[GIVEN INSTRUCTION]
Rewrite the items starting at the first one and ending at the line containing "color correction: highlights a* 17.88, highlights", replacing "developed" with "processed" and leaving everything else unchanged.

[INPUT MATERIAL]

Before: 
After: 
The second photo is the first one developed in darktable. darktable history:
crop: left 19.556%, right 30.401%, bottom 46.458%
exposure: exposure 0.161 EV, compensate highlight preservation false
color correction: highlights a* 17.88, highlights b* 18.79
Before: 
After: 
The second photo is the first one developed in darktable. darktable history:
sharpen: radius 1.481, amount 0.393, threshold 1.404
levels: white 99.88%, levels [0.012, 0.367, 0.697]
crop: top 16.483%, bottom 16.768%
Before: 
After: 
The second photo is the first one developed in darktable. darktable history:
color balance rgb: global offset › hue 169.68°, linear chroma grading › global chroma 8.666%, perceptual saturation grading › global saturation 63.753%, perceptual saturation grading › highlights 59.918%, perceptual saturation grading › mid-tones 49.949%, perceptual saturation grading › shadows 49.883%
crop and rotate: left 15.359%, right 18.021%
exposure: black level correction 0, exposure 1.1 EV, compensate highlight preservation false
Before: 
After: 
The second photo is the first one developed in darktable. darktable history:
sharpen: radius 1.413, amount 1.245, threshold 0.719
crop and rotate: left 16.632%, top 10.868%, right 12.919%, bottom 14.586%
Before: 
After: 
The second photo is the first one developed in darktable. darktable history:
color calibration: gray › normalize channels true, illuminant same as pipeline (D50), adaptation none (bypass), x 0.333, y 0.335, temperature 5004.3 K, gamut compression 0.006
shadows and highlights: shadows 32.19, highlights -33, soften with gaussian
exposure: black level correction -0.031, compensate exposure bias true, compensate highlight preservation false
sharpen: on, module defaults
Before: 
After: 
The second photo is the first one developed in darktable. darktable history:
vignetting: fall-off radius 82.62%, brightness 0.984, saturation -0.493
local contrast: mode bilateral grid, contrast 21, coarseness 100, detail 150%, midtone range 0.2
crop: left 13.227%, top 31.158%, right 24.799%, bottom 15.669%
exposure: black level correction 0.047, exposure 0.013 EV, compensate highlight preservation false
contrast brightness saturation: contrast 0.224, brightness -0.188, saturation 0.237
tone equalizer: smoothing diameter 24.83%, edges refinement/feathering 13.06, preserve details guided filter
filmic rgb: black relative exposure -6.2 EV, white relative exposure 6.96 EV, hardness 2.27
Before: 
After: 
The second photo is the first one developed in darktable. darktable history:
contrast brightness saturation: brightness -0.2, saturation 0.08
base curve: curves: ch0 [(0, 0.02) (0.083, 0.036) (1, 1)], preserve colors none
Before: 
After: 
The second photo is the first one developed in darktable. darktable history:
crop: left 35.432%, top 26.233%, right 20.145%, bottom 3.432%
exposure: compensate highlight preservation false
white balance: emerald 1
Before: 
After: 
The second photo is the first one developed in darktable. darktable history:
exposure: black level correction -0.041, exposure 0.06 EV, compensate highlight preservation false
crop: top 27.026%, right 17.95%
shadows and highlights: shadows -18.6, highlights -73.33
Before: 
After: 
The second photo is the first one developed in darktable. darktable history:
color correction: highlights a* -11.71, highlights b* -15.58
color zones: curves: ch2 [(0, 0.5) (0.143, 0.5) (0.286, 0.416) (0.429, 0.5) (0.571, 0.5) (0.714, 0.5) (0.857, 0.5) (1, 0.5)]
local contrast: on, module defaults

[SOLUTION]
Before: 
After: 
The second photo is the first one processed in darktable. darktable history:
crop: left 19.556%, right 30.401%, bottom 46.458%
exposure: exposure 0.161 EV, compensate highlight preservation false
color correction: highlights a* 17.88, highlights b* 18.79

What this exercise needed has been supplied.